Neonatal lethality in transgenic mice expressing prion protein with a deletion of residues 105–125

2007 
To identify sequence domains important for the neurotoxic and neuroprotective activities of the prion protein (PrP), we have engineered transgenic mice that express a form of murine PrP deleted for a conserved block of 21 amino acids (residues 105–125) in the unstructured, N-terminal tail of the protein. These mice spontaneously developed a severe neurodegenerative illness that was lethal within 1 week of birth in the absence of endogenous PrP. This phenotype was reversed in a dose-dependent fashion by coexpression of wild-type PrP, with five-fold overexpression delaying death beyond 1 year.
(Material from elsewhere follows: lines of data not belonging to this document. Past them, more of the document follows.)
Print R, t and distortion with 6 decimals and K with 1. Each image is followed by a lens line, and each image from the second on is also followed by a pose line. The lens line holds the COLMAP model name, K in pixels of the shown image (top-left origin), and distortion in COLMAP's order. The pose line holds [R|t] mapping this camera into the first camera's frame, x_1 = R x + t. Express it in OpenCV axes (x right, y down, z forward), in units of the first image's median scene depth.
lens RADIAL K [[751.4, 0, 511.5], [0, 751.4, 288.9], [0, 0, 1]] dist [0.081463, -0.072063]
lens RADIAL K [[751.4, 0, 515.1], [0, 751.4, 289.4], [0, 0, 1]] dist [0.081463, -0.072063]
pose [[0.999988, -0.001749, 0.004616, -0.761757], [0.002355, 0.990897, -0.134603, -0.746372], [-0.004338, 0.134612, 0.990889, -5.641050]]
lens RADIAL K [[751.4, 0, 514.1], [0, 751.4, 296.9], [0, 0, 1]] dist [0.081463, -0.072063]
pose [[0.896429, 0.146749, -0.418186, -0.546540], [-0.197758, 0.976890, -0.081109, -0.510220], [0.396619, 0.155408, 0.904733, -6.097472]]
The phenotype of Tg(PrPΔ105–125) mice is reminiscent of, but much more severe than, those described in mice that express PrP harboring larger deletions of the N-terminus, and in mice that ectopically express Doppel, a PrP paralog, in the CNS. The dramatically increased toxicity of PrPΔ105–125 is most consistent with a model in which this protein has greatly enhanced affinity for a hypothetical receptor that serves to transduce the toxic signal. We speculate that altered binding interactions involving the 105–125 region of PrP may also play a role in generating neurotoxic signals during prion infection.